§ **TASK STATEMENT**
Every entry must be copied word for word.

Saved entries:
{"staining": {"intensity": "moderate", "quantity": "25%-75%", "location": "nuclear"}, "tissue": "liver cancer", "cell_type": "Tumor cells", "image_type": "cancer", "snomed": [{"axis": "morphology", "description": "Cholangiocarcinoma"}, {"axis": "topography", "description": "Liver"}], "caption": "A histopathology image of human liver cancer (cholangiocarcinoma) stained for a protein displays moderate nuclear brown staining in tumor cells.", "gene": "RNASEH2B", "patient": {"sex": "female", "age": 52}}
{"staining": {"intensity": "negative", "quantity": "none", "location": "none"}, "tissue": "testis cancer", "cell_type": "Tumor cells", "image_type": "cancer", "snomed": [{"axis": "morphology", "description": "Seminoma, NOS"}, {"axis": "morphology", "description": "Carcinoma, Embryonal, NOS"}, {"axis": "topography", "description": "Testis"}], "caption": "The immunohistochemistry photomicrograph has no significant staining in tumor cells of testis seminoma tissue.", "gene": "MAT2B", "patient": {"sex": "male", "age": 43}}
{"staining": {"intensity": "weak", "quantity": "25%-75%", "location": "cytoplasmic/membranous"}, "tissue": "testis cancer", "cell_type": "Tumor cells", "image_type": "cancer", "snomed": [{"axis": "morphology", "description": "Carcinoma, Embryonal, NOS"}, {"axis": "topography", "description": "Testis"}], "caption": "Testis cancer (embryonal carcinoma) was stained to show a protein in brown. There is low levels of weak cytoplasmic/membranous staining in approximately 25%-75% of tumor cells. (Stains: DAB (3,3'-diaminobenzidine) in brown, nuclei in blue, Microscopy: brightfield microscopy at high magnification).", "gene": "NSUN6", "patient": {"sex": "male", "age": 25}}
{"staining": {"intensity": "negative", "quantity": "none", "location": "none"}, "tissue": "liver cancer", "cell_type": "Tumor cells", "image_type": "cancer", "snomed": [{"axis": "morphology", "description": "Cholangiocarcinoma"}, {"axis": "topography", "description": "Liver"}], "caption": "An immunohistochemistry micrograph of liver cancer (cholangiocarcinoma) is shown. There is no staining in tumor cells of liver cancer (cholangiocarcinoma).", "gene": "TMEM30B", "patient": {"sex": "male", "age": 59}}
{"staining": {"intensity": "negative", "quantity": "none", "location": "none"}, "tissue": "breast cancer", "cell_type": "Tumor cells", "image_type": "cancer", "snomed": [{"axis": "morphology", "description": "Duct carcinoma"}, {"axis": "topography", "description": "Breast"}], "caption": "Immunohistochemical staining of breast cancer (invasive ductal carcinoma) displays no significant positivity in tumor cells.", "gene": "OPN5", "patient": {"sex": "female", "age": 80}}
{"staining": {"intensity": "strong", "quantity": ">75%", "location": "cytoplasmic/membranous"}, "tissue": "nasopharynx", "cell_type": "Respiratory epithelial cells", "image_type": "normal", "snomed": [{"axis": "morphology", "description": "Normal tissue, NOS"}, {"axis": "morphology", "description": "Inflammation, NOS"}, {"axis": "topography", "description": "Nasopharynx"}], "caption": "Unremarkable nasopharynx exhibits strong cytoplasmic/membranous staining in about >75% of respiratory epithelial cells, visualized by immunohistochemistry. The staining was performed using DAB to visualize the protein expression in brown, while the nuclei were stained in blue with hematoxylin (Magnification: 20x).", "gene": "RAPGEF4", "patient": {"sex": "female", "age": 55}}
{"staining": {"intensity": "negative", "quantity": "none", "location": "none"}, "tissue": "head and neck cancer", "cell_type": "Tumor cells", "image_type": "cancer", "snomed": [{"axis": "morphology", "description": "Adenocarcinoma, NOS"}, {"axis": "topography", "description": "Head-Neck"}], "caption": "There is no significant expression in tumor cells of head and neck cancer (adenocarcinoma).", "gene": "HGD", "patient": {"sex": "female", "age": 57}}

§ **YOUR SOLUTION**
{"staining": {"intensity": "moderate", "quantity": "25%-75%", "location": "nuclear"}, "tissue": "liver cancer", "cell_type": "Tumor cells", "image_type": "cancer", "snomed": [{"axis": "morphology", "description": "Cholangiocarcinoma"}, {"axis": "topography", "description": "Liver"}], "caption": "A histopathology image of human liver cancer (cholangiocarcinoma) stained for a protein displays moderate nuclear brown staining in tumor cells.", "gene": "RNASEH2B", "patient": {"sex": "female", "age": 52}}
{"staining": {"intensity": "negative", "quantity": "none", "location": "none"}, "tissue": "testis cancer", "cell_type": "Tumor cells", "image_type": "cancer", "snomed": [{"axis": "morphology", "description": "Seminoma, NOS"}, {"axis": "morphology", "description": "Carcinoma, Embryonal, NOS"}, {"axis": "topography", "description": "Testis"}], "caption": "The immunohistochemistry photomicrograph has no significant staining in tumor cells of testis seminoma tissue.", "gene": "MAT2B", "patient": {"sex": "male", "age": 43}}
{"staining": {"intensity": "weak", "quantity": "25%-75%", "location": "cytoplasmic/membranous"}, "tissue": "testis cancer", "cell_type": "Tumor cells", "image_type": "cancer", "snomed": [{"axis": "morphology", "description": "Carcinoma, Embryonal, NOS"}, {"axis": "topography", "description": "Testis"}], "caption": "Testis cancer (embryonal carcinoma) was stained to show a protein in brown. There is low levels of weak cytoplasmic/membranous staining in approximately 25%-75% of tumor cells. (Stains: DAB (3,3'-diaminobenzidine) in brown, nuclei in blue, Microscopy: brightfield microscopy at high magnification).", "gene": "NSUN6", "patient": {"sex": "male", "age": 25}}
{"staining": {"intensity": "negative", "quantity": "none", "location": "none"}, "tissue": "liver cancer", "cell_type": "Tumor cells", "image_type": "cancer", "snomed": [{"axis": "morphology", "description": "Cholangiocarcinoma"}, {"axis": "topography", "description": "Liver"}], "caption": "An immunohistochemistry micrograph of liver cancer (cholangiocarcinoma) is shown. There is no staining in tumor cells of liver cancer (cholangiocarcinoma).", "gene": "TMEM30B", "patient": {"sex": "male", "age": 59}}
{"staining": {"intensity": "negative", "quantity": "none", "location": "none"}, "tissue": "breast cancer", "cell_type": "Tumor cells", "image_type": "cancer", "snomed": [{"axis": "morphology", "description": "Duct carcinoma"}, {"axis": "topography", "description": "Breast"}], "caption": "Immunohistochemical staining of breast cancer (invasive ductal carcinoma) displays no significant positivity in tumor cells.", "gene": "OPN5", "patient": {"sex": "female", "age": 80}}
{"staining": {"intensity": "strong", "quantity": ">75%", "location": "cytoplasmic/membranous"}, "tissue": "nasopharynx", "cell_type": "Respiratory epithelial cells", "image_type": "normal", "snomed": [{"axis": "morphology", "description": "Normal tissue, NOS"}, {"axis": "morphology", "description": "Inflammation, NOS"}, {"axis": "topography", "description": "Nasopharynx"}], "caption": "Unremarkable nasopharynx exhibits strong cytoplasmic/membranous staining in about >75% of respiratory epithelial cells, visualized by immunohistochemistry. The staining was performed using DAB to visualize the protein expression in brown, while the nuclei were stained in blue with hematoxylin (Magnification: 20x).", "gene": "RAPGEF4", "patient": {"sex": "female", "age": 55}}
{"staining": {"intensity": "negative", "quantity": "none", "location": "none"}, "tissue": "head and neck cancer", "cell_type": "Tumor cells", "image_type": "cancer", "snomed": [{"axis": "morphology", "description": "Adenocarcinoma, NOS"}, {"axis": "topography", "description": "Head-Neck"}], "caption": "There is no significant expression in tumor cells of head and neck cancer (adenocarcinoma).", "gene": "HGD", "patient": {"sex": "female", "age": 57}}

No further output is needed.